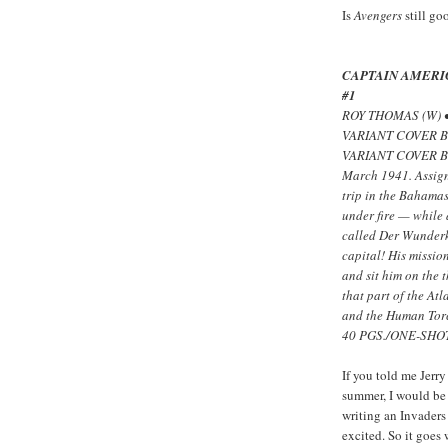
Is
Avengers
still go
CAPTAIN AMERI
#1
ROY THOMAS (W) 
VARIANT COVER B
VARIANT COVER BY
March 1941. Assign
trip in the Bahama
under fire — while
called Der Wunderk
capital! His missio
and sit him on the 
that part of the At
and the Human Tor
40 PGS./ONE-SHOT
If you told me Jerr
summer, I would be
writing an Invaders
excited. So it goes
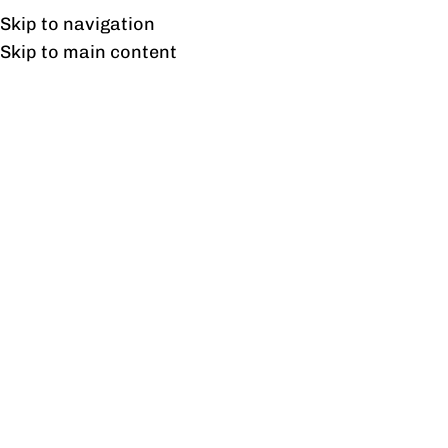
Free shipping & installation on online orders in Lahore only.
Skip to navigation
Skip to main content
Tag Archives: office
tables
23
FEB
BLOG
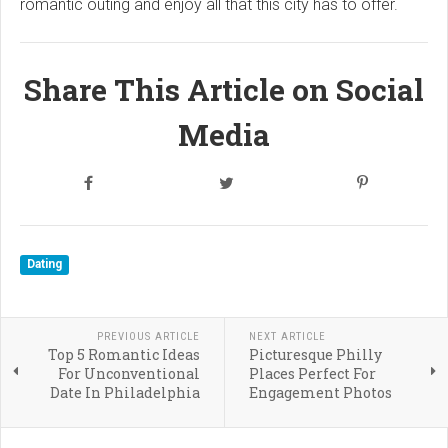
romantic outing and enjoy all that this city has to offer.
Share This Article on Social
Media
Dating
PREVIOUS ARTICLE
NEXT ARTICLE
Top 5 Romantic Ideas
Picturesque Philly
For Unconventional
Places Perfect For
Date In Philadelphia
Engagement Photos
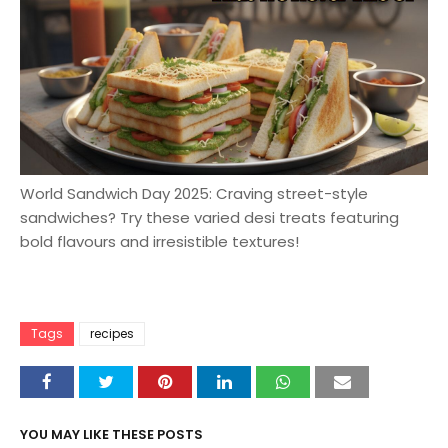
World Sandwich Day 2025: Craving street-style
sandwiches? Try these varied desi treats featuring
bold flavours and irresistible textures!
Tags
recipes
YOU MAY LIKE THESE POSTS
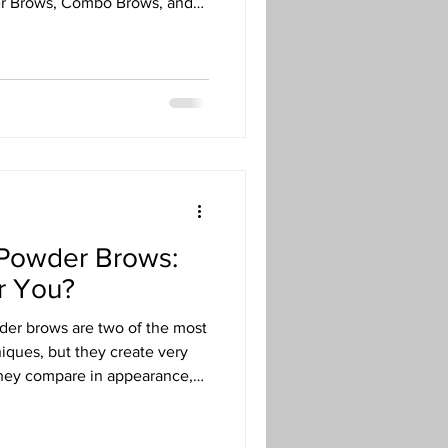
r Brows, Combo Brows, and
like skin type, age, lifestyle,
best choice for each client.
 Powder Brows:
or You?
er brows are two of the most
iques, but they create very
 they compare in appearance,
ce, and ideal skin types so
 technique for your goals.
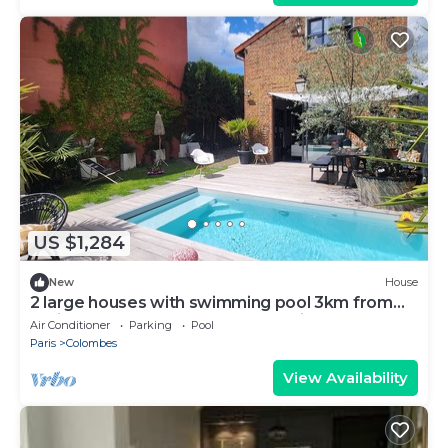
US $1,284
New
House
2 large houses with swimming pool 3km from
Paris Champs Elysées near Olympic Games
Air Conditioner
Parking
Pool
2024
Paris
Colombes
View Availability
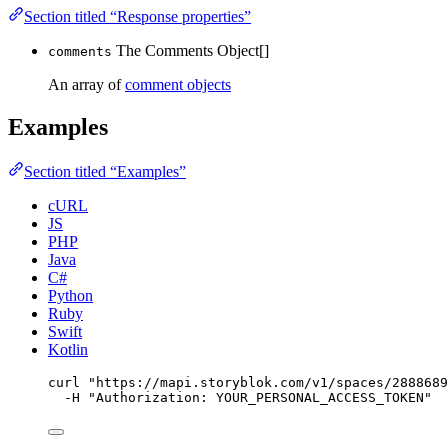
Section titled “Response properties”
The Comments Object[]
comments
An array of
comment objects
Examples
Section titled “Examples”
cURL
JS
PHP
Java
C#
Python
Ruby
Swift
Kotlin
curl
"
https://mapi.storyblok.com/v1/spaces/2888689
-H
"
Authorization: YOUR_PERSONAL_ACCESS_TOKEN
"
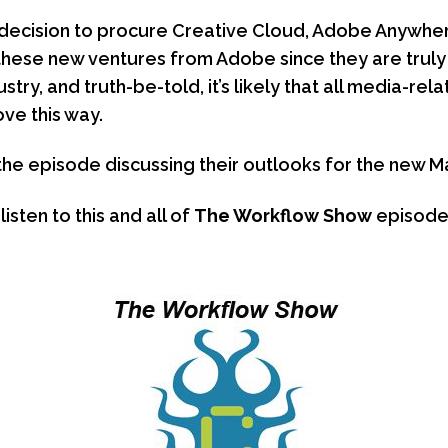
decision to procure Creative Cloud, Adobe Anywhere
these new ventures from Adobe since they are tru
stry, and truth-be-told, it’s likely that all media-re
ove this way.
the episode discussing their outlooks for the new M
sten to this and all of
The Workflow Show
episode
:::
Task directions. Copy exactly the lines of the listing above between the one holding "under fire — while" and the one holding "Skip to navigation", inclusive; omit all pictures.

Result of the exercise.
under fire — while
called Der Wunderk
capital! His missio
and sit him on the 
that part of the At
and the Human Tor
40 PGS./ONE-SHOT
If you told me Jerr
summer, I would be
writing an Invaders
excited. So it goes
Free shipping & installation on online orders in Lahore only.
Skip to navigation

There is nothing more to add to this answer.